Find the line containing "Contact the Prehabilitation" in the listing below. Repeat it exactly, along with each following line up to and including the one containing "Visit our website at www.uhn.ca/prehab".

-.-.-

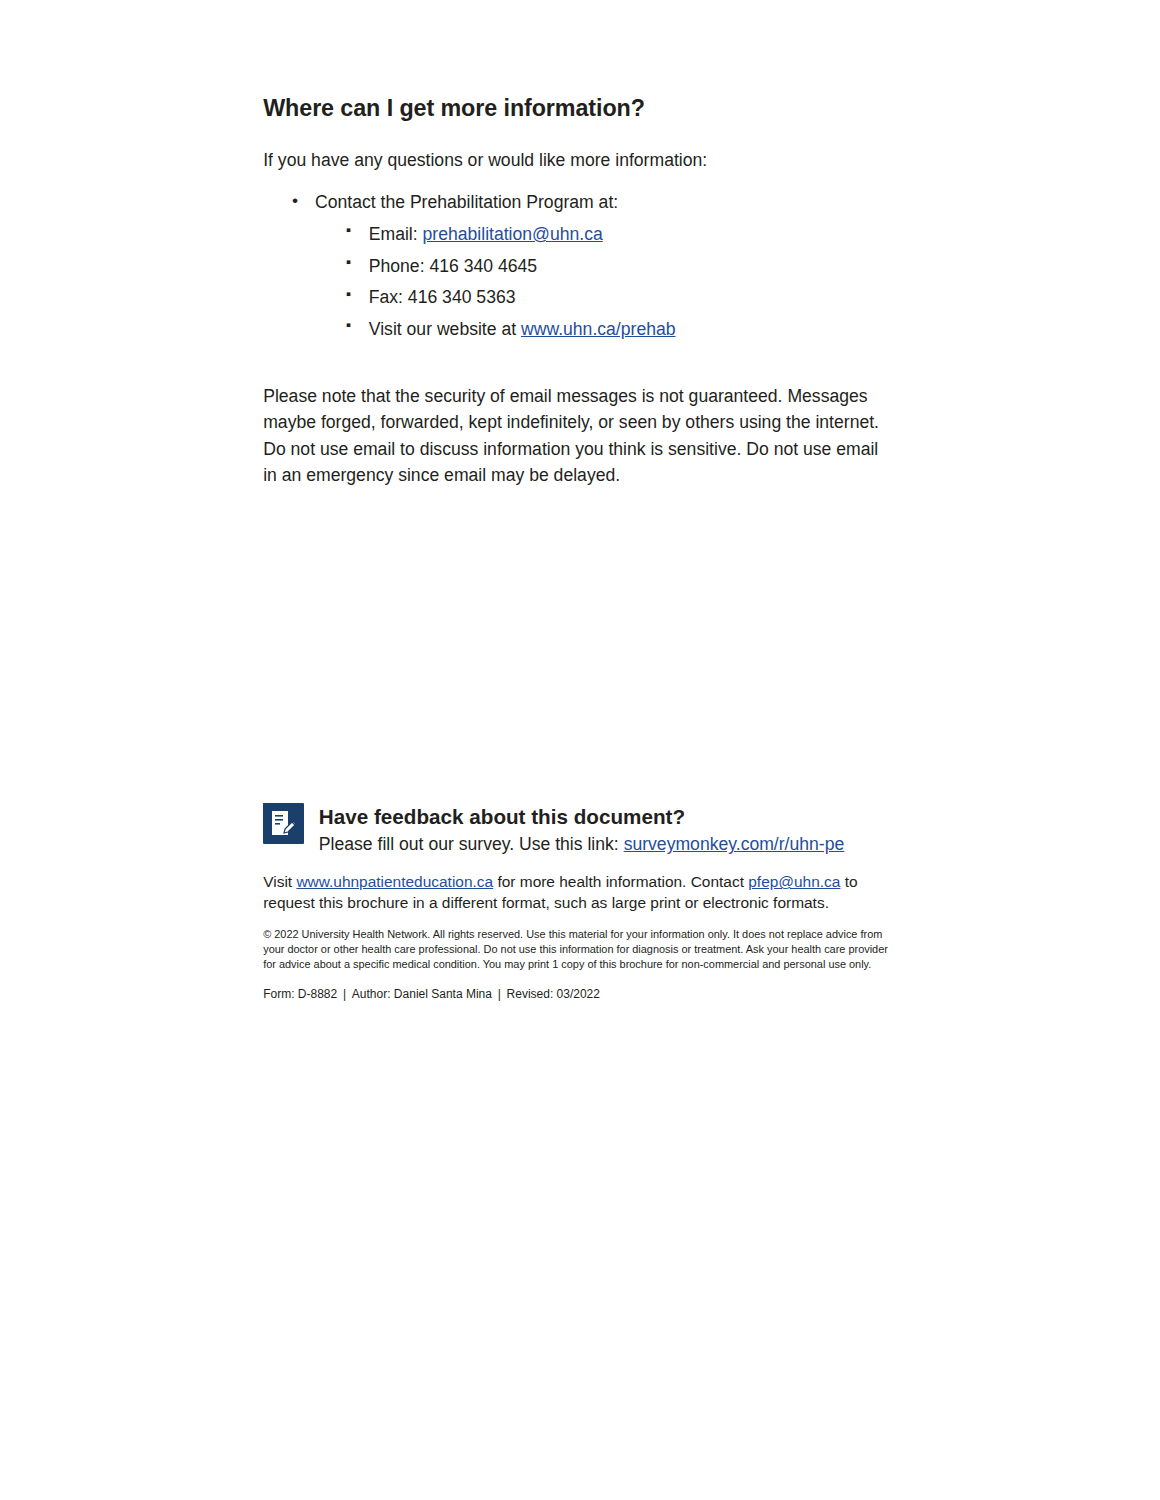Where can I get more information?
If you have any questions or would like more information:
Contact the Prehabilitation Program at:
Email: prehabilitation@uhn.ca
Phone: 416 340 4645
Fax: 416 340 5363
Visit our website at www.uhn.ca/prehab
Please note that the security of email messages is not guaranteed. Messages maybe forged, forwarded, kept indefinitely, or seen by others using the internet. Do not use email to discuss information you think is sensitive. Do not use email in an emergency since email may be delayed.
Have feedback about this document? Please fill out our survey. Use this link: surveymonkey.com/r/uhn-pe
Visit www.uhnpatienteducation.ca for more health information. Contact pfep@uhn.ca to request this brochure in a different format, such as large print or electronic formats.
© 2022 University Health Network. All rights reserved. Use this material for your information only. It does not replace advice from your doctor or other health care professional. Do not use this information for diagnosis or treatment. Ask your health care provider for advice about a specific medical condition. You may print 1 copy of this brochure for non-commercial and personal use only.
Form: D-8882|Author: Daniel Santa Mina|Revised: 03/2022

-.-.-

COMPLETED TASK:
Contact the Prehabilitation Program at:
Email: prehabilitation@uhn.ca
Phone: 416 340 4645
Fax: 416 340 5363
Visit our website at www.uhn.ca/prehab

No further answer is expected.